Krysia commended the imagery of Conrad’s prodigious descriptive powers. Margaret, cited a fascinating and baffling dream sequence. Several readers gave up in disgust. One reader, having had first hand knowledge of African colonialists comportment could not finish the book saying it brought to mind horrifying circumstances. Circumstances which were the point of the story. A Heart of darkness, the heart of darkness. In the words of the dying Kurtz: "The horror! The horror!"

Thank you to Liz who generously hosted in the splendid venue and provided the delicious main course, and to all who brought other delectables, and to all who participated.

The March 21st meeting will be hosted by Janet and Elliot Grant and we will discuss Cold Comfort Farm by Stella Gibbons. The following month we will discuss The Snowman by Jo Nesbo.

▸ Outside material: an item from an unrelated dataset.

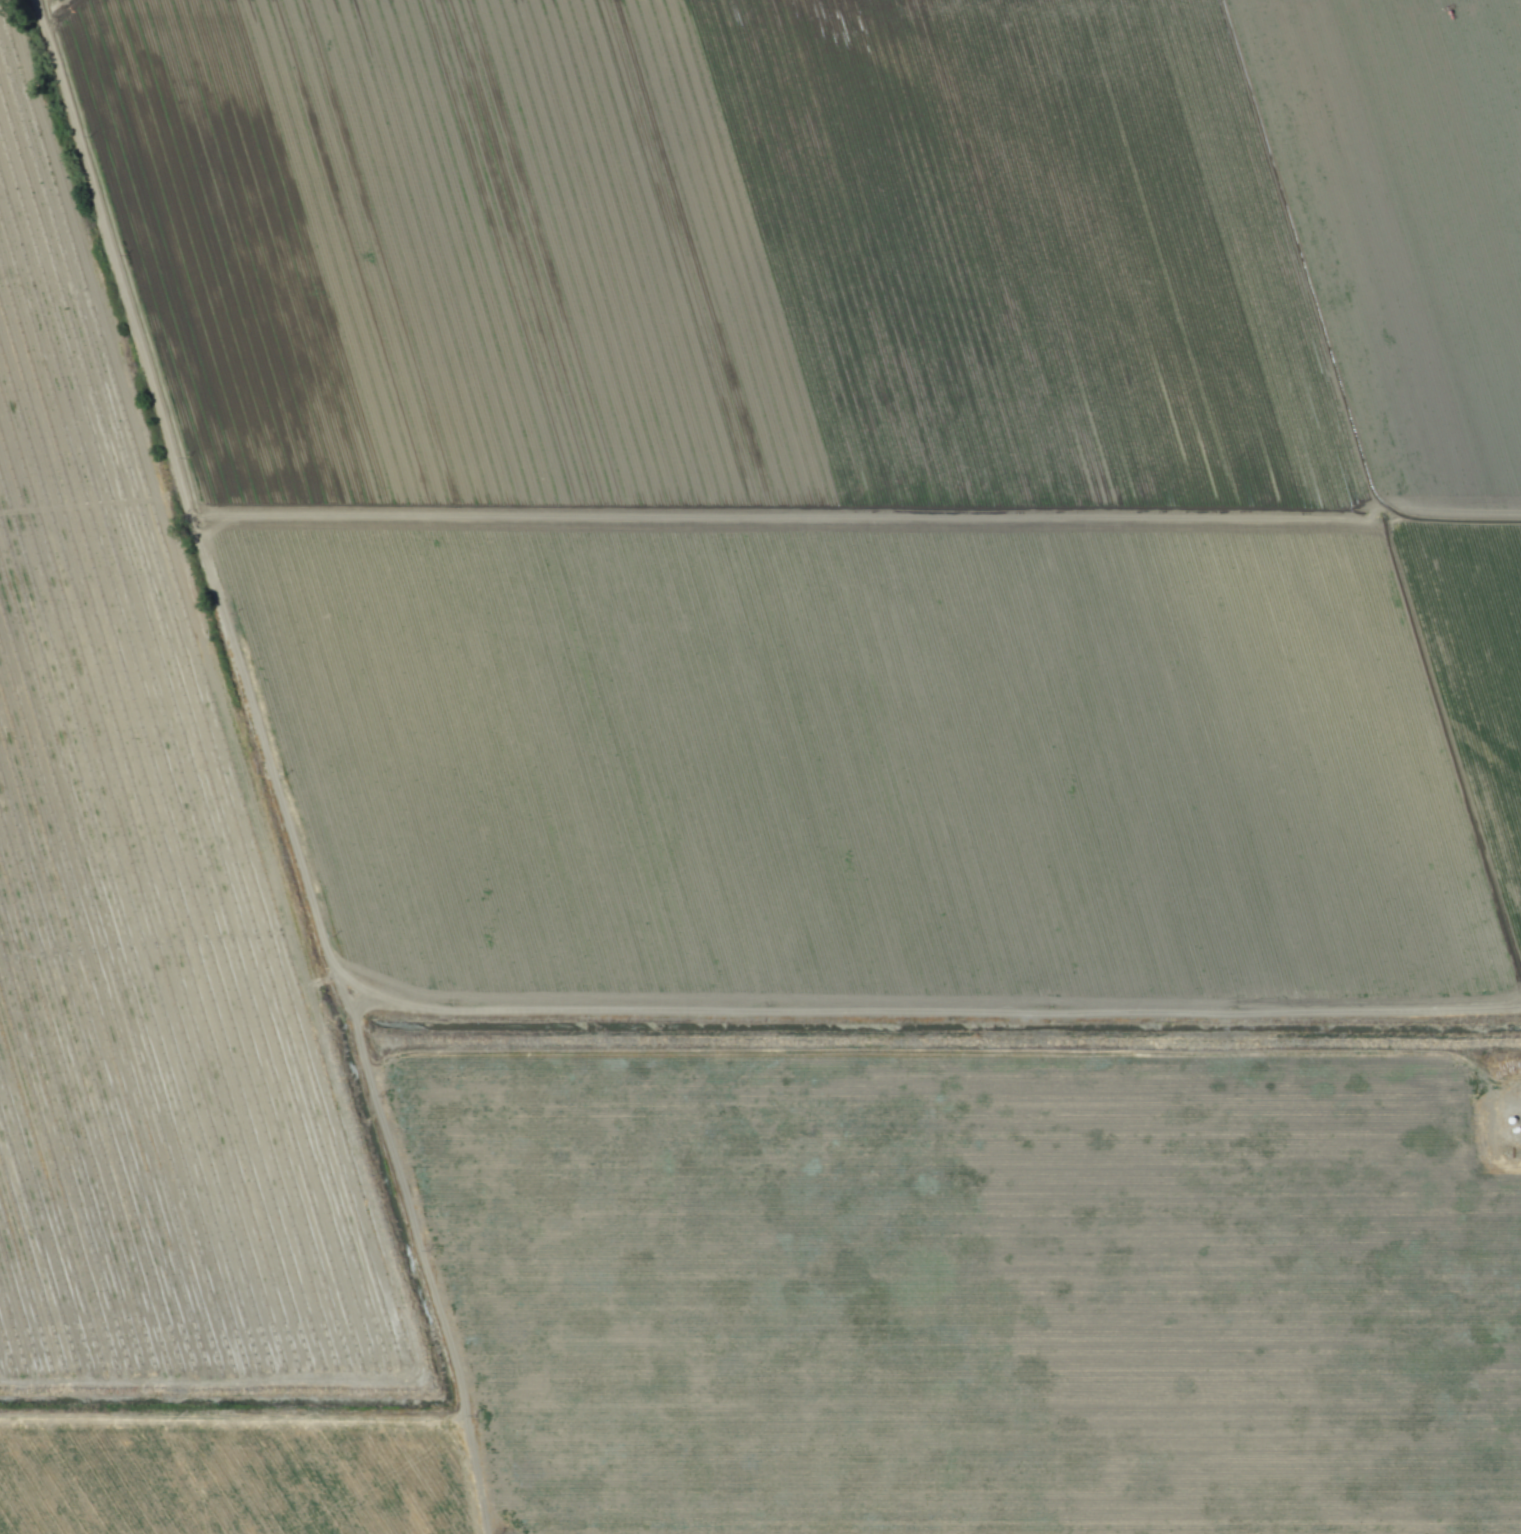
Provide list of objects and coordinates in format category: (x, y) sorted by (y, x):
crop: (760, 767)

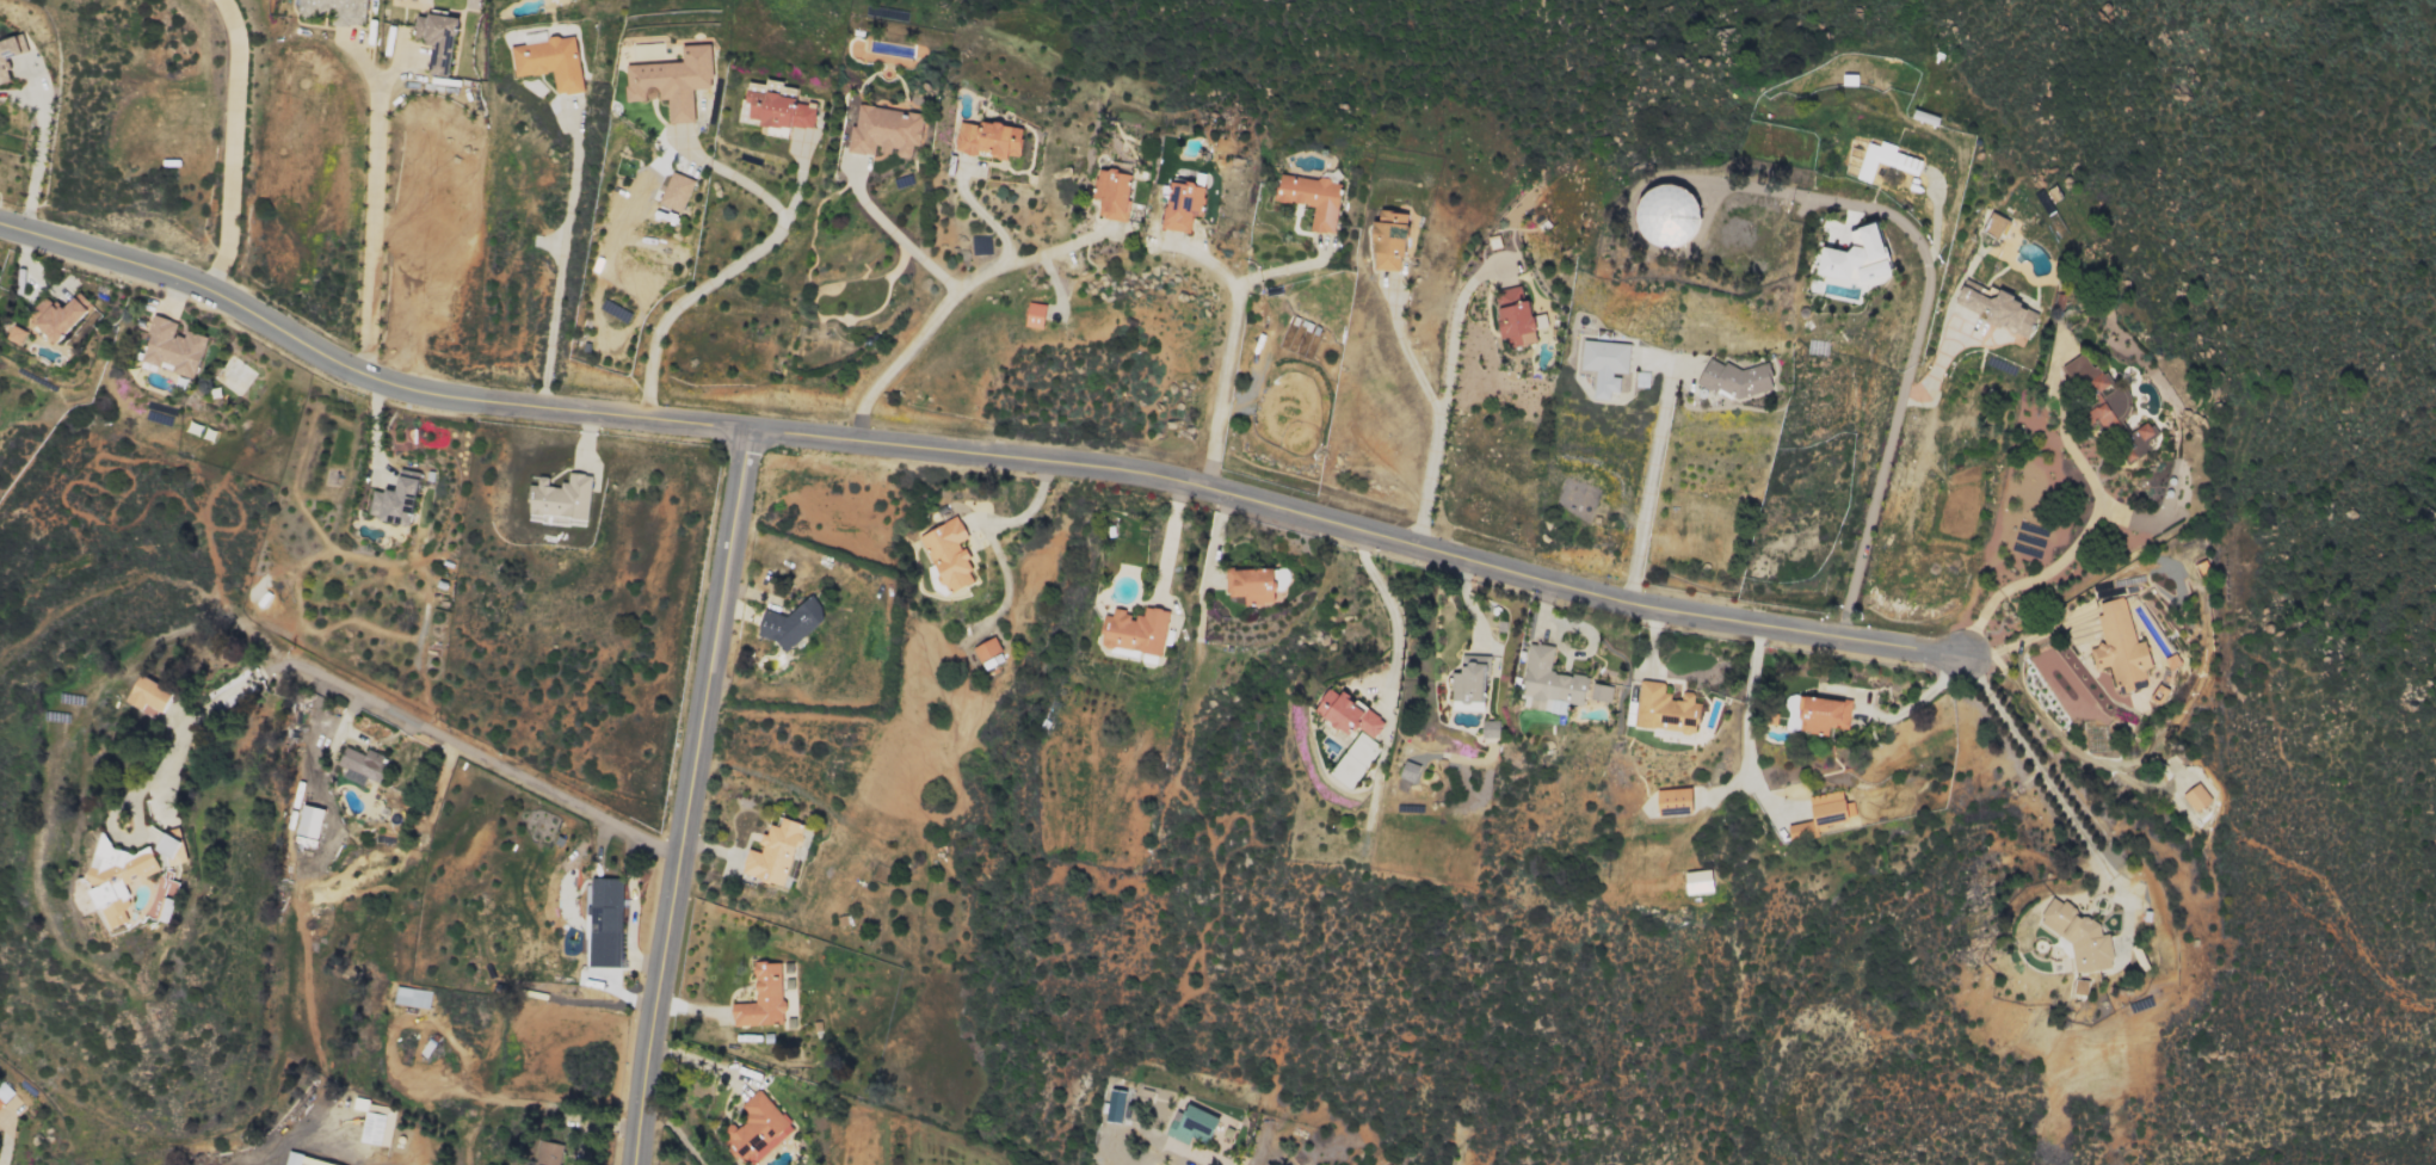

Thank you again and we look forward to seeing you next month.

Friday, January 20, 2012

The Black House

The Barga Book Club met on Wednesday, at the warm and welcoming home of Krysia Bell. A heated discussion ensued of The Black House by Peter May. Opinions diverged sharply but overall more enjoyed the book than did not.

It is the story of a young detective investigating what seems to be a parallel or copy cat murder. He is sent from his base in Edinburgh back to his native Isle of Lewis. What ensues is a tale delving into his own childhood in a drama with psycho-social and religious overtones which are intertwined into the crime mystery.

The predominant positive feedback from the group had to do with the author’s skill in evoking a sense of place and using all the senses to set the scenes. There were spectacular story within the story sequences. Social, historical and strong religious imagery are used to establish the background of the motives and drives of the principle characters.

Some readers enjoyed the book as just the very good page turner crime mystery it is. Some could identify with it through first hand experience of the area, but it was drawn so well that there was universal appeal. Others of us were compelled to dissect the story like coroners in the crime morgue and found that clues didn’t hold together and felt we were blind sided by the ultimate revelations. There will be two more books in the series.

The book we’re reading for the meeting on 22 February is a classic: Heart of Darkness by Joseph Conrad. The following month is humour: Cold Comfort Farm, by Stella Gibbons.

Thank you very much to Krysia for, as always, gracious hosting and to everyone who participated and contributed to the lively and engaging discussion. We look forward to seeing you next month.